--- Begin Supplied material ---

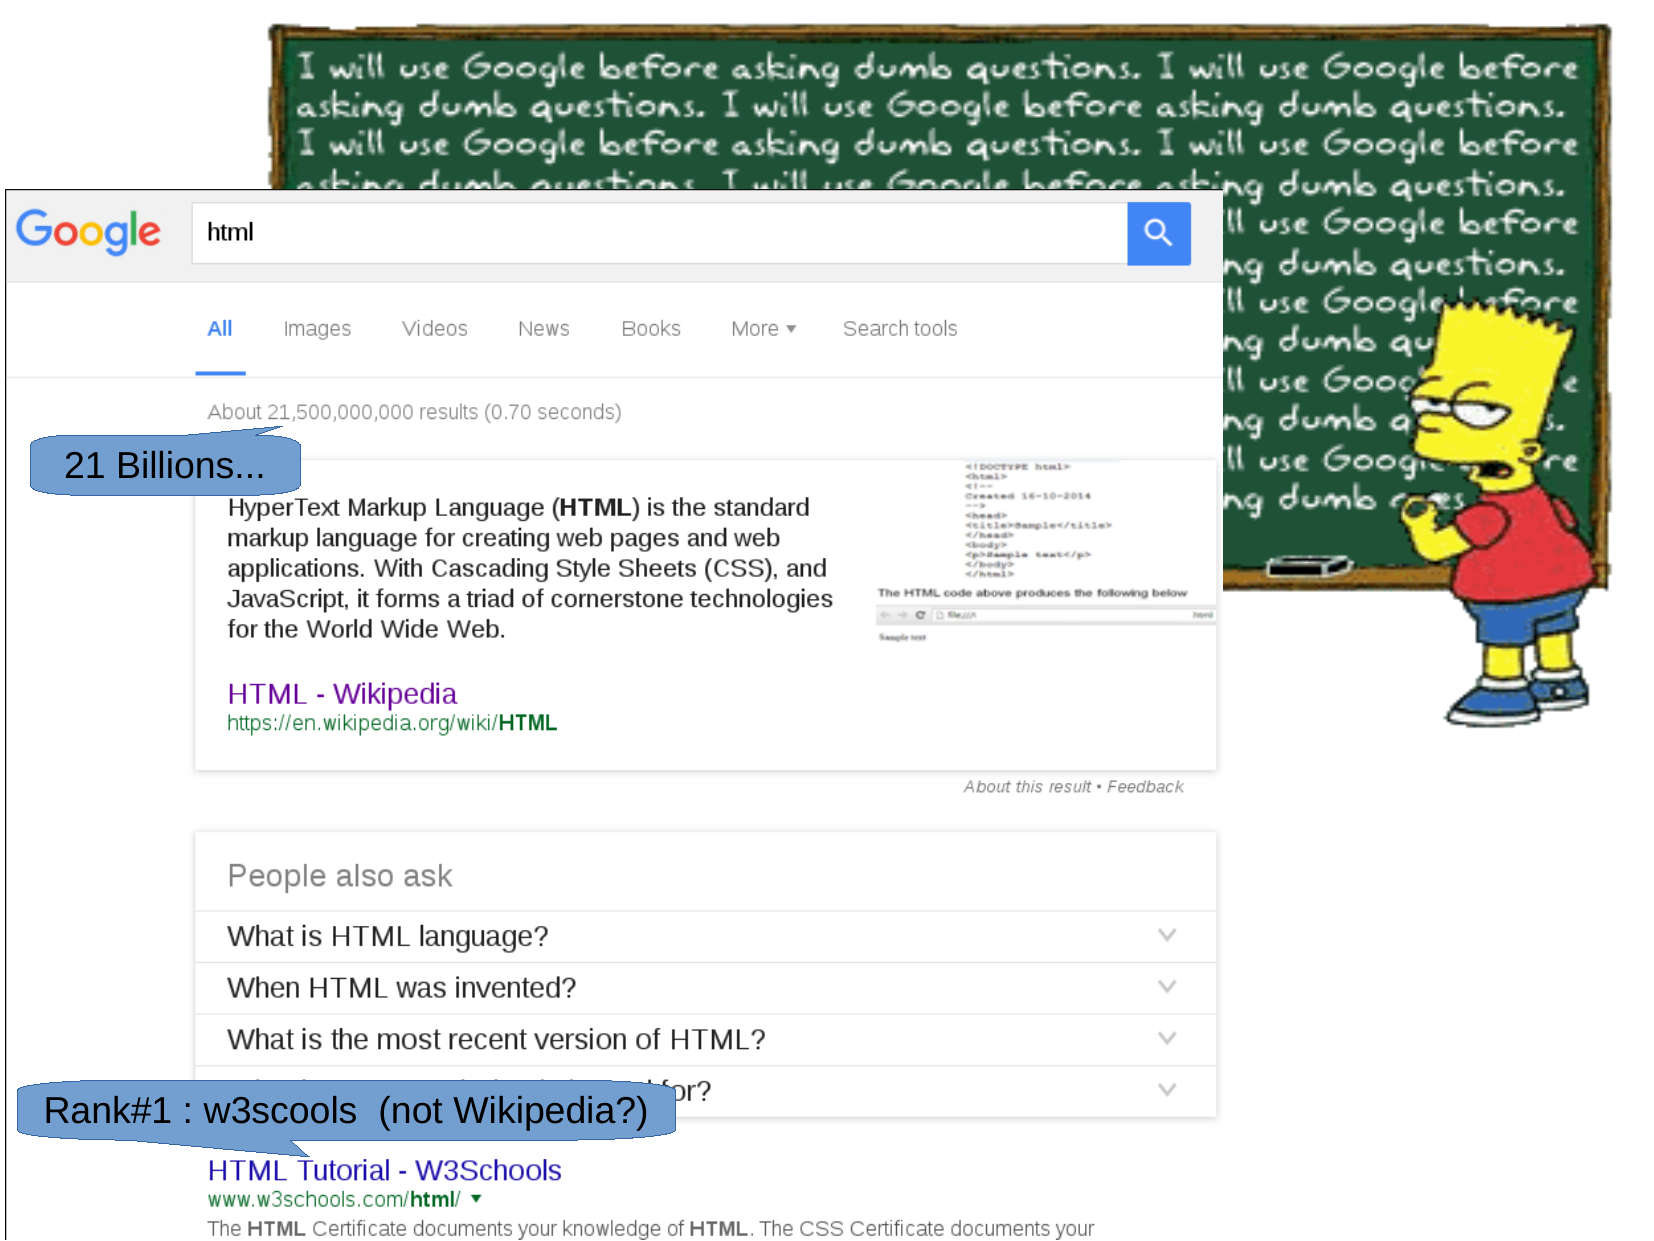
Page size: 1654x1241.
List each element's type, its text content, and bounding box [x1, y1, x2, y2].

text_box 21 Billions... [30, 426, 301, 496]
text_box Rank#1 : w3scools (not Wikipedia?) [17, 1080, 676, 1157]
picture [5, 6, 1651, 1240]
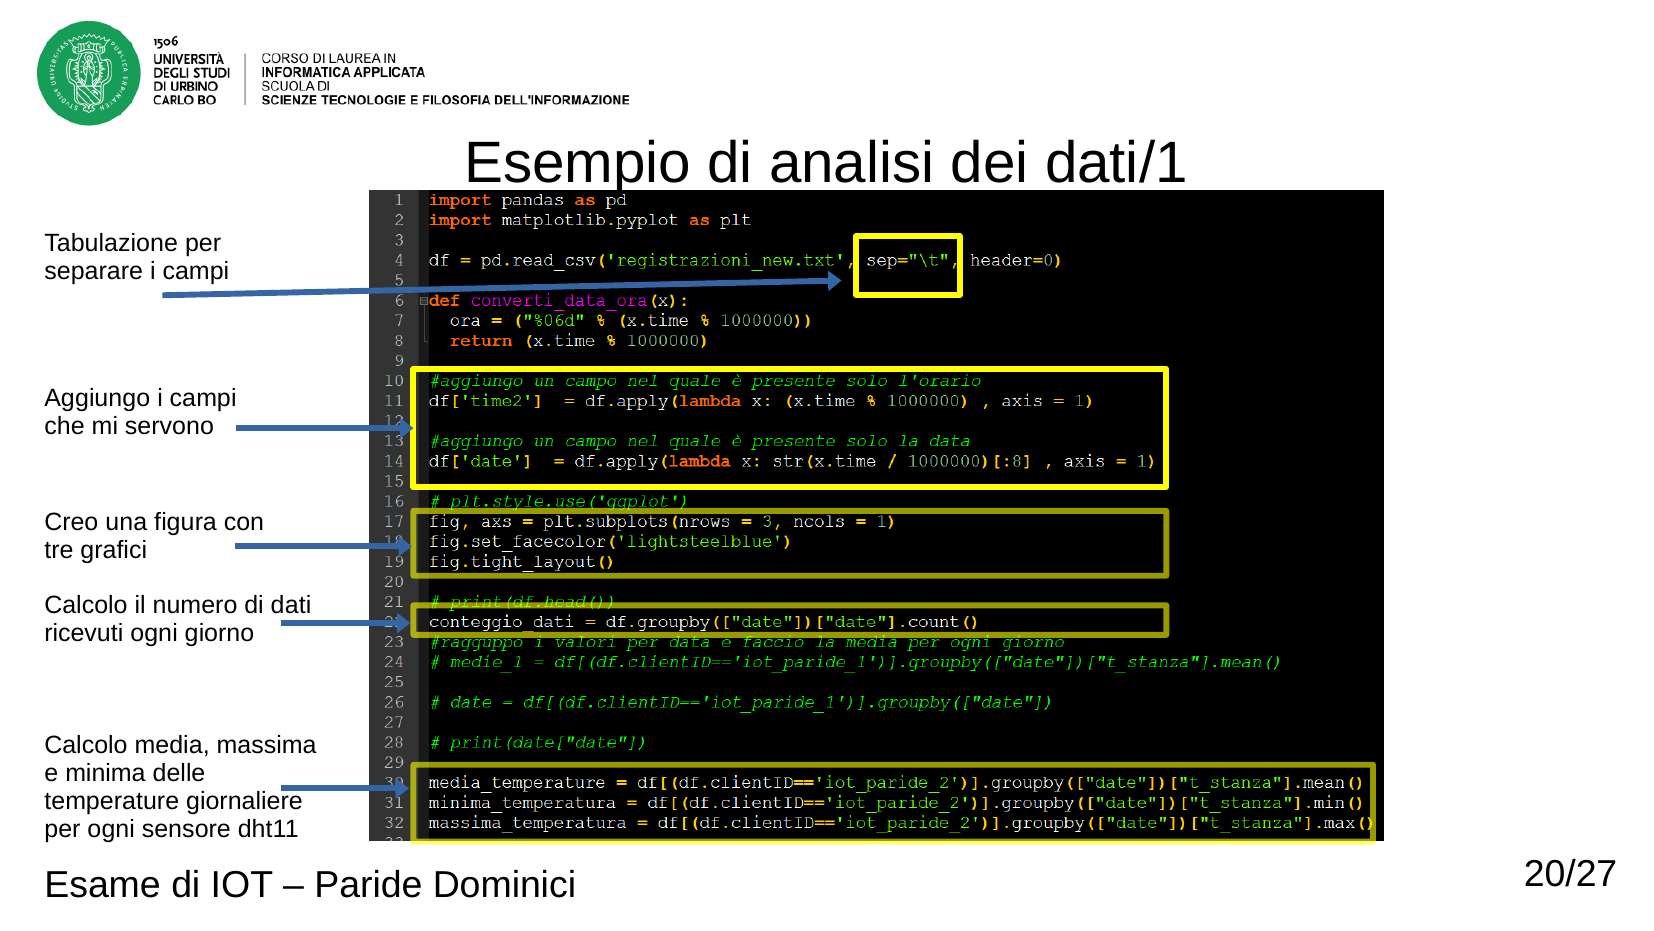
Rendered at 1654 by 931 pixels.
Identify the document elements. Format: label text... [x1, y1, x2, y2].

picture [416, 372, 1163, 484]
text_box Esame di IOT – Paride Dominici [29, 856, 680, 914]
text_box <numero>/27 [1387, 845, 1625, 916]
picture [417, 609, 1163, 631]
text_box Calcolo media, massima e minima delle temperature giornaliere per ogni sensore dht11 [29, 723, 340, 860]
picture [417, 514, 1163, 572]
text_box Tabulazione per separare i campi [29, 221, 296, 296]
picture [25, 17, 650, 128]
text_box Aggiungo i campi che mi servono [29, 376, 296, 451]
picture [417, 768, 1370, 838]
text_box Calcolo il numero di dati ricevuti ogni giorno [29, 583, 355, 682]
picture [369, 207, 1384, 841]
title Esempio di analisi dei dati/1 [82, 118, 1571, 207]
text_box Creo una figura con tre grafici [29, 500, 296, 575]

--- End Supplied material ---

:: Problem ::
Reproduce every entry above, switching the phrase "bounding box" to "enclosing rectangle" and leaving everything else unchanged. Omit the pictures from your answer.

:: Written response ::
Page size: 1654x1241.
List each element's type, its text content, and enclosing rectangle [x1, y1, x2, y2].

text_box 21 Billions... [30, 426, 301, 496]
text_box Rank#1 : w3scools (not Wikipedia?) [17, 1080, 676, 1157]
picture [5, 6, 1651, 1240]
Rendered at 1654 by 931 pixels.
Identify the document elements. Format: label text... [x1, y1, x2, y2].

picture [416, 372, 1163, 484]
text_box Esame di IOT – Paride Dominici [29, 856, 680, 914]
text_box <numero>/27 [1387, 845, 1625, 916]
picture [417, 609, 1163, 631]
text_box Calcolo media, massima e minima delle temperature giornaliere per ogni sensore dht11 [29, 723, 340, 860]
picture [417, 514, 1163, 572]
text_box Tabulazione per separare i campi [29, 221, 296, 296]
picture [25, 17, 650, 128]
text_box Aggiungo i campi che mi servono [29, 376, 296, 451]
picture [417, 768, 1370, 838]
text_box Calcolo il numero di dati ricevuti ogni giorno [29, 583, 355, 682]
picture [369, 207, 1384, 841]
title Esempio di analisi dei dati/1 [82, 118, 1571, 207]
text_box Creo una figura con tre grafici [29, 500, 296, 575]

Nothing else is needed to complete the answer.